The Joint Chiefs of Staff said the soldier defected from a guard post in front of Panmungak, North Korea's main building in the Joint Security Area, a small strip of land in the truce village where troops from both sides stand face-to-face.

The incident, which occurred at 3:31 p.m., is extremely rare as North Korean troops stationed in the JSA are believed to be chosen for their loyalty, sometimes being children of the elite.

Local media said South Korean soldiers found the defector collapsed and bleeding from gunshot wounds to the elbow and shoulder about 25 minutes later, some 50 meters south of the military demarcation line near Freedom House, South Korea's main building there, and dragged him to safety.

The defector, unarmed and wearing a uniform of low rank, was then rushed to hospital by a helicopter of the United Nations Command, which oversees the armistice on the Korean Peninsula.

Media published photographs of a patient, presumed to be the wounded soldier, being transferred to the operation room at Ajou University Medical Center in Suwon, just south of Seoul, on Monday evening.
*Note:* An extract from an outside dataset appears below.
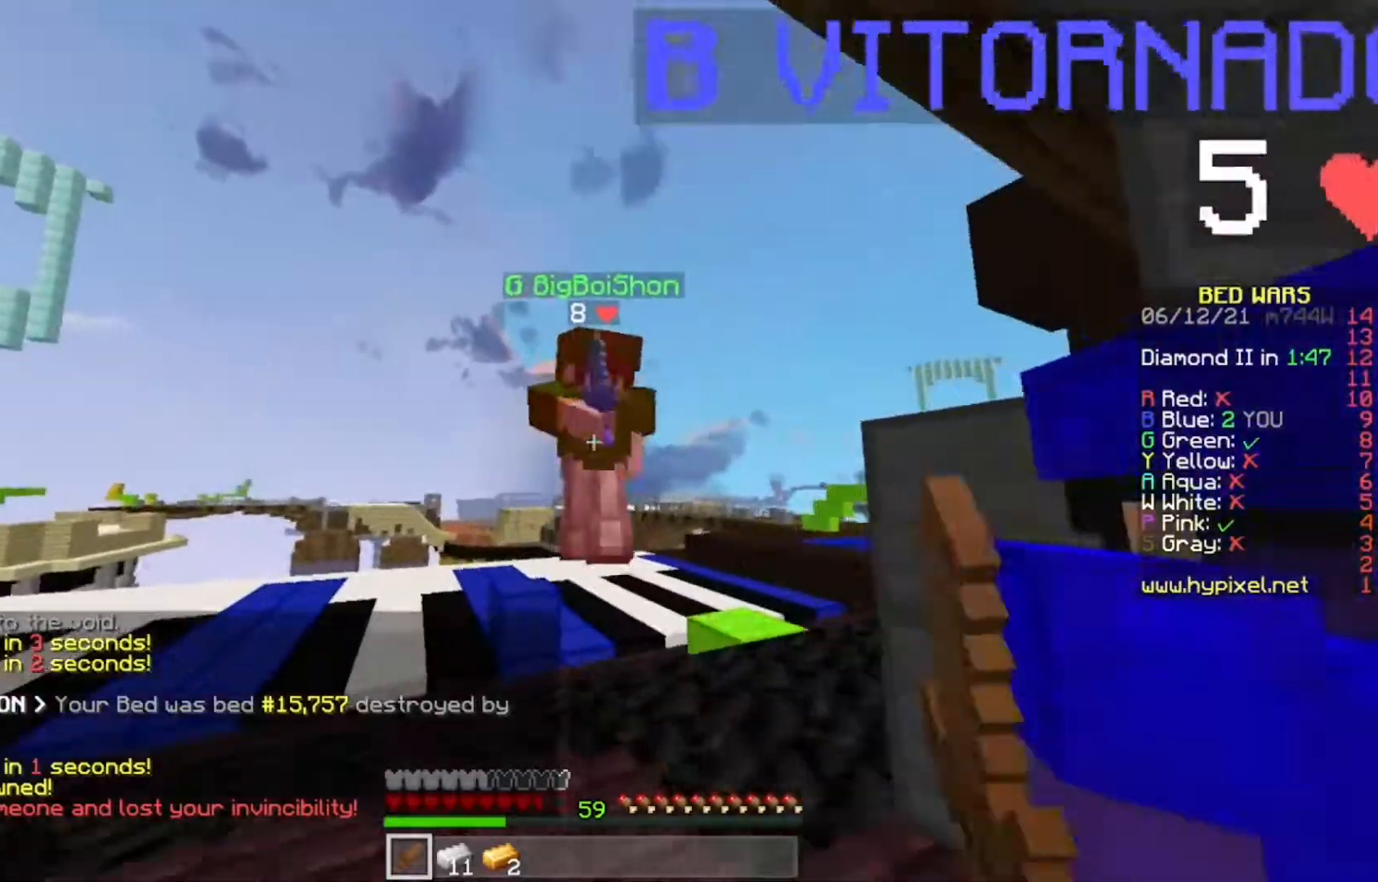
{"keys": ["w"], "mouse": ["left"], "events": [[300, "mouse_left", "up"], [333, "mouse_left", "down"], [400, "mouse_left", "up"], [483, "mouse_left", "down"]]}
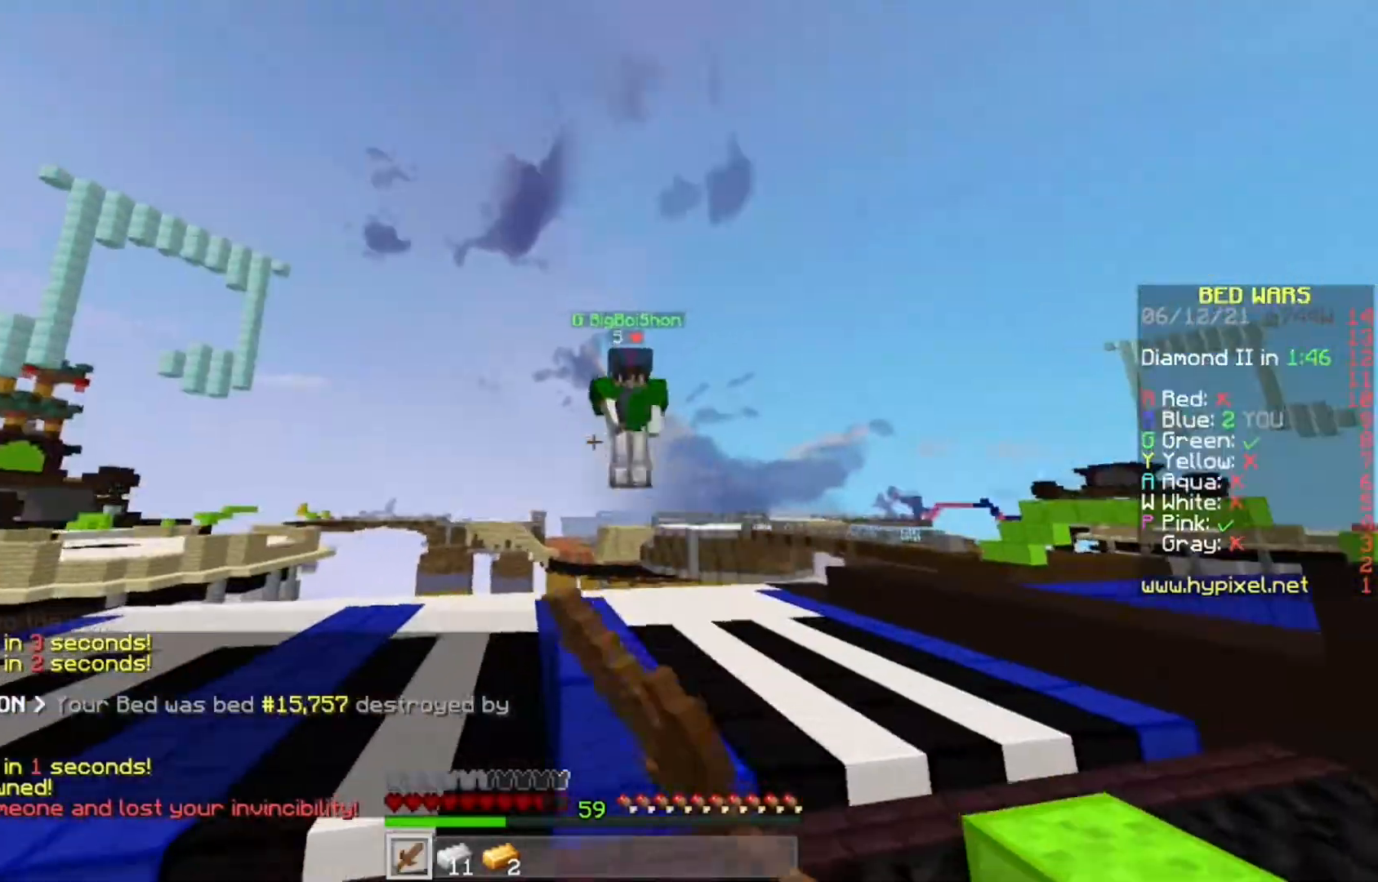
{"keys": ["d", "w"], "mouse": [], "events": [[50, "mouse_left", "up"], [117, "mouse_left", "down"], [250, "mouse_left", "up"], [350, "d", "down"], [367, "mouse_left", "down"], [483, "mouse_left", "up"]]}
There was reportedly no exchange of gunfire between the Koreas since the defector was shot while still on the North Korean side of the military demarcation line and the bullets did not cross over to the South Korean side.

South Korea's military has strengthened vigilance in the wake of the incident and remains prepared for any situation, the Joint Chiefs of Staff said.

In February 1998, a North Korean soldier, reportedly with the rank of captain, similarly crossed the military demarcation line into South Korea at Panmunjeom.

Also Monday, a U.S. citizen was arrested by South Korean police in a military-controlled area just south of the 250-kilometer-long, 4-km-wide demilitarized zone between the two Koreas, in what appears to be an attempt to enter North Korea, Yonhap News Agency reported.

It said the 58-year-old man from Louisiana, only identified as "A," was seized at 9:55 a.m. in the border county of Yeoncheon, 62 km north of Seoul after a villager alerted the army to his presence north of the Civilian Control Line.

Broadcaster Arirang reported that he had arrived in South Korea three days earlier and was attempting to enter North Korea for what are being described as "political purposes."